PROBLEM DESCRIPTION:
Return all lines below containing the word "defined".

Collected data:
• • • • • • •

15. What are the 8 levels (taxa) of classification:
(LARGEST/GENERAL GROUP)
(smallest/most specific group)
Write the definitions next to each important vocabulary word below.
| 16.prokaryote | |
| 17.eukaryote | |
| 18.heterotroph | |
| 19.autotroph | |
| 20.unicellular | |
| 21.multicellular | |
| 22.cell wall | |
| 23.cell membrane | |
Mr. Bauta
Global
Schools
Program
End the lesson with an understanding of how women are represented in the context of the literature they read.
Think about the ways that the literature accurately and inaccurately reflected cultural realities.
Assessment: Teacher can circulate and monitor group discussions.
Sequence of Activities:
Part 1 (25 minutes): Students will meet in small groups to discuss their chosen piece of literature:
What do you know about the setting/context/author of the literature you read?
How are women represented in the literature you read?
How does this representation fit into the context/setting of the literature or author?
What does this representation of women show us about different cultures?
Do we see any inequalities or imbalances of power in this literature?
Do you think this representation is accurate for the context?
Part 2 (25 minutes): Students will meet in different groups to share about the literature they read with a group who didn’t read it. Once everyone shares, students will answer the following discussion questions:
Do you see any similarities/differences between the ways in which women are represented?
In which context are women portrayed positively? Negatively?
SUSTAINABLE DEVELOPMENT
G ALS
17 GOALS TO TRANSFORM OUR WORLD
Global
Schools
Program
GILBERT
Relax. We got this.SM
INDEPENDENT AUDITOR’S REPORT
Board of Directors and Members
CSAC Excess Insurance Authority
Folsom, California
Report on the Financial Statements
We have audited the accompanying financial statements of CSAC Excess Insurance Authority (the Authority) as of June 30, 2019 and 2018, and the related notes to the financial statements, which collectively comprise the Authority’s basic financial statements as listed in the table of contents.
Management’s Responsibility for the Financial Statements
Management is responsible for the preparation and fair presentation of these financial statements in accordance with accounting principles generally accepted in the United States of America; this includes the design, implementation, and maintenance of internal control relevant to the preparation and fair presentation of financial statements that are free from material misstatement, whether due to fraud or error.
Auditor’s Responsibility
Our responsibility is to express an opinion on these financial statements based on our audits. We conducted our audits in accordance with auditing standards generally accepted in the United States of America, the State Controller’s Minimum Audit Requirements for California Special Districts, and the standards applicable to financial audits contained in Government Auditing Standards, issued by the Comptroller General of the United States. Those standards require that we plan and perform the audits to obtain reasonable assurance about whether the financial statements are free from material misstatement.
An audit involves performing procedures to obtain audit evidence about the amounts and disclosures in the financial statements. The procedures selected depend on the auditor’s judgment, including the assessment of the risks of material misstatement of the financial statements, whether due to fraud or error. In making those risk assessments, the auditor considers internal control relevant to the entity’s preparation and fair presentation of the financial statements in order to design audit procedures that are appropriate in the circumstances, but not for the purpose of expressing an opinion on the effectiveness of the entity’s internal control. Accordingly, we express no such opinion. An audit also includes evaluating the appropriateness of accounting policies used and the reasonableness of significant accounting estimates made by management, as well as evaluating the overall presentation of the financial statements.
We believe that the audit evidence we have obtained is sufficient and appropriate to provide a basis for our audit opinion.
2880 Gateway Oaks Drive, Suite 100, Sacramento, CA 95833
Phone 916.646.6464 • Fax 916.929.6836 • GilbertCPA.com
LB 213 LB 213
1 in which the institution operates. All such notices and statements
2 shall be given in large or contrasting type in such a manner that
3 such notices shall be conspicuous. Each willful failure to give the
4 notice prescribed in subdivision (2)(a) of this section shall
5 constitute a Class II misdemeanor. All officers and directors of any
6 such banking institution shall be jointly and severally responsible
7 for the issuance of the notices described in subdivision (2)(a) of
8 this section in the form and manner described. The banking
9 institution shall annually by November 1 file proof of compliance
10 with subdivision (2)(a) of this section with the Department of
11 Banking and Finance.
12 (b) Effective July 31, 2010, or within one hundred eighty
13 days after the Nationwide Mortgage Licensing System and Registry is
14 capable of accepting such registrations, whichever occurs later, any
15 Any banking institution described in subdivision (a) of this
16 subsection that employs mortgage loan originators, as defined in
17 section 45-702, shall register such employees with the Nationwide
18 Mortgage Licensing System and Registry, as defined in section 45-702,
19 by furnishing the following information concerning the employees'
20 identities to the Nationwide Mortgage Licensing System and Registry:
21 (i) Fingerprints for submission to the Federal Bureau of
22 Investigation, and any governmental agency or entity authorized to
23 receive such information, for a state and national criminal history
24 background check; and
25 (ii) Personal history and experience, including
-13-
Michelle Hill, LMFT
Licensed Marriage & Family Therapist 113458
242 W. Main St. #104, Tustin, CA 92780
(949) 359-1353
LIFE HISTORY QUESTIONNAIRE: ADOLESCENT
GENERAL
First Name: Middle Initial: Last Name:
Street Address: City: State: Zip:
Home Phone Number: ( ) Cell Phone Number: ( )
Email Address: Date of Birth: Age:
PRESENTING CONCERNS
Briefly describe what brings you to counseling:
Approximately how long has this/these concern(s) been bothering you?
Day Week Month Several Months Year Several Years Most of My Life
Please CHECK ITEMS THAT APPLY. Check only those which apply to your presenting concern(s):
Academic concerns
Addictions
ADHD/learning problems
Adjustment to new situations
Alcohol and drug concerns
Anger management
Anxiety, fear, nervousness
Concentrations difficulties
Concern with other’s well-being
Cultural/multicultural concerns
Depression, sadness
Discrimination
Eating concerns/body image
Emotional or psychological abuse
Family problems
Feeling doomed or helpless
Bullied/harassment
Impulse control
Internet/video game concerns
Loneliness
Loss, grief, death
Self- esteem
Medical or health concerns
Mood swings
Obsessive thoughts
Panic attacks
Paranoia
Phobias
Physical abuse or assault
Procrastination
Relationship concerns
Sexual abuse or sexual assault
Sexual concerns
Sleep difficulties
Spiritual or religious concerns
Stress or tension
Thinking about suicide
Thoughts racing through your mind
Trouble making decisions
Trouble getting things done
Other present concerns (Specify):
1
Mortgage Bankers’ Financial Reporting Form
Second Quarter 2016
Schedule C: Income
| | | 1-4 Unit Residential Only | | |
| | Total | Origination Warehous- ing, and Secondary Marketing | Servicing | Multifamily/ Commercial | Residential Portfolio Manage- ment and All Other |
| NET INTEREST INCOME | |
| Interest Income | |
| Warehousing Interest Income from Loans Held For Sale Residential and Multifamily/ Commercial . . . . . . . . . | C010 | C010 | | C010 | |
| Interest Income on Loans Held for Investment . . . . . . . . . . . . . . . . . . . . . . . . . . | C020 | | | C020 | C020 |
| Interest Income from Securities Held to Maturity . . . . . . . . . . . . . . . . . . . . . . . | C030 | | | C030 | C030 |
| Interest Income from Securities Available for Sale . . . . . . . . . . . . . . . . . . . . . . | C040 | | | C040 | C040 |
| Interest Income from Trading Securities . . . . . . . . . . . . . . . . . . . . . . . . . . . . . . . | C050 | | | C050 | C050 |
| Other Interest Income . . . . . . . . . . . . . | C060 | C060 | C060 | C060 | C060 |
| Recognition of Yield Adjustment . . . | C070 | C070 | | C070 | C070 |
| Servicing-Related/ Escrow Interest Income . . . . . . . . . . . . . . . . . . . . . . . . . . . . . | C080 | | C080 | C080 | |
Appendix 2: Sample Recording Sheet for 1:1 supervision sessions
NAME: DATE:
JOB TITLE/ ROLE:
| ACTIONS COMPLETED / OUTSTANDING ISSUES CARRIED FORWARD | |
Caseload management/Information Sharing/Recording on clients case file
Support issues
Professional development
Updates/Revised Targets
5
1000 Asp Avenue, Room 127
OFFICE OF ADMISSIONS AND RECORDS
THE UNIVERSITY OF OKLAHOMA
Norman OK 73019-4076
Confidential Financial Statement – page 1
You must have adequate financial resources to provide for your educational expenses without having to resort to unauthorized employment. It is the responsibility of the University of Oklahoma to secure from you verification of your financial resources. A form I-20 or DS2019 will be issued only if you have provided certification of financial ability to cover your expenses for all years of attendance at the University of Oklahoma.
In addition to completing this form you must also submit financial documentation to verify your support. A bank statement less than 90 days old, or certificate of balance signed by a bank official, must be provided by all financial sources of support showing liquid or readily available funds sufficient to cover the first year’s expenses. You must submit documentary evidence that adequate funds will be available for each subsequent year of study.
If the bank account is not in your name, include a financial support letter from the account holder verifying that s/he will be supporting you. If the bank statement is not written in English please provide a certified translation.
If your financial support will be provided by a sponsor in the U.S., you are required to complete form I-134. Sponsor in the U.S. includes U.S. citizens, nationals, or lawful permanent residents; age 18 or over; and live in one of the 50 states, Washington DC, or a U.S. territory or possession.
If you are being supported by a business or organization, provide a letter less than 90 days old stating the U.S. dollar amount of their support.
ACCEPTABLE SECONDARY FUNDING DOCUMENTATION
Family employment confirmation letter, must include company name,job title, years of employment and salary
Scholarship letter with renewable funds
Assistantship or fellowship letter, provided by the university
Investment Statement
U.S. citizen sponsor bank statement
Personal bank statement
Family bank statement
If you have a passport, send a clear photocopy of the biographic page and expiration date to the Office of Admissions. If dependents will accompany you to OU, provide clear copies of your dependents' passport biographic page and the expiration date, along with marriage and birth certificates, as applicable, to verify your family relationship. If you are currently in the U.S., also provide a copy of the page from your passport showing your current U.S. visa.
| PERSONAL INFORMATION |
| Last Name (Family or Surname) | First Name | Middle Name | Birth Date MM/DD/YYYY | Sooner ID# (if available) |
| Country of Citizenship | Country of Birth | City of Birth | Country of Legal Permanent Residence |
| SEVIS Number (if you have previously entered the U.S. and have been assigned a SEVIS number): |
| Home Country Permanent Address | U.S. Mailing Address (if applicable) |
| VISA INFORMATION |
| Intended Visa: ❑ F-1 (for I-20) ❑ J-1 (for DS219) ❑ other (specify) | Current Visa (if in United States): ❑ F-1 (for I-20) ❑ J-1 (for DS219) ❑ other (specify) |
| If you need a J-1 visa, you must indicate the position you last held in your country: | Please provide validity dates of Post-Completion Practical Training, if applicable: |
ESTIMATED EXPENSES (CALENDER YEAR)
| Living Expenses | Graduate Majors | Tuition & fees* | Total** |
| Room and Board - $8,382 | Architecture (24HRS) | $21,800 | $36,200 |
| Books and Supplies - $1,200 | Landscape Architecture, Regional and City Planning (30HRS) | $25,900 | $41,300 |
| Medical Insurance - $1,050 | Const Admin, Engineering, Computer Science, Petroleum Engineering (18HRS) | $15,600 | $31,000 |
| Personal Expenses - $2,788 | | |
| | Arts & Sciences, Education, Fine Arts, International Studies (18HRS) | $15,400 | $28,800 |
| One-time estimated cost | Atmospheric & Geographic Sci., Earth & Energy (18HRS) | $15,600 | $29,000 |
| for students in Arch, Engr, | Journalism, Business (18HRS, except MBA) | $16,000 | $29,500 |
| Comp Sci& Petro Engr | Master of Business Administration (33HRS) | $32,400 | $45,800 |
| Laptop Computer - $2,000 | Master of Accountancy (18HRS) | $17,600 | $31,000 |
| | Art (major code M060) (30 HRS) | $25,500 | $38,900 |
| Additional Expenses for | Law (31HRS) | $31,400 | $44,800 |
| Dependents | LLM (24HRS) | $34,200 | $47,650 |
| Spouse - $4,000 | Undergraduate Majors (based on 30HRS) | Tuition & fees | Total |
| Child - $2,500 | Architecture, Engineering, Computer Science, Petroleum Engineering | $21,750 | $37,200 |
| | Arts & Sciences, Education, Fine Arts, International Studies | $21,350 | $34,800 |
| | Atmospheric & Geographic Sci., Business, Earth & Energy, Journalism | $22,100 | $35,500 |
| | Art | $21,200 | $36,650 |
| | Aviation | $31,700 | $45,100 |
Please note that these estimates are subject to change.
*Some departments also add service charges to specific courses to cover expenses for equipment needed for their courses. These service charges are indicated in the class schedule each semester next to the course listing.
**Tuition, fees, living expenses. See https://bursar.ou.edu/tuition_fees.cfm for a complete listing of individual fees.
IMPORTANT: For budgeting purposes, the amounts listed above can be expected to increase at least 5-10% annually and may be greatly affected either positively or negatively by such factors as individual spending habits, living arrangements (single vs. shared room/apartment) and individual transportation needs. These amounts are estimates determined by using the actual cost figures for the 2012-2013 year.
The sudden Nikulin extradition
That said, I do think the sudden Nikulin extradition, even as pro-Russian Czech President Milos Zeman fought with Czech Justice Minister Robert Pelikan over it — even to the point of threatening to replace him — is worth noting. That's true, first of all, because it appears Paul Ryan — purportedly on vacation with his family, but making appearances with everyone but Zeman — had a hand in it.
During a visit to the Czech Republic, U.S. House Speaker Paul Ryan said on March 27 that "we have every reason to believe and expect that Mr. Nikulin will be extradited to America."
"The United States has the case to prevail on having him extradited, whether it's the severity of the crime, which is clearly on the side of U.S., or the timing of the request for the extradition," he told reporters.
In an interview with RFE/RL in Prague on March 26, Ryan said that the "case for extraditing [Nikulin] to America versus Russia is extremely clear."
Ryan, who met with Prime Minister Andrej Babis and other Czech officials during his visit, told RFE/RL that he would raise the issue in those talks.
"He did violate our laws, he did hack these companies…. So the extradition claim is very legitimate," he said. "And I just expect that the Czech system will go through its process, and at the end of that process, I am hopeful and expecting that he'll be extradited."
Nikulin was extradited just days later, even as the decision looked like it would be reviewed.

• • • • • • •

RESPONSE BOX:
16 subsection that employs mortgage loan originators, as defined in
18 Mortgage Licensing System and Registry, as defined in section 45-702,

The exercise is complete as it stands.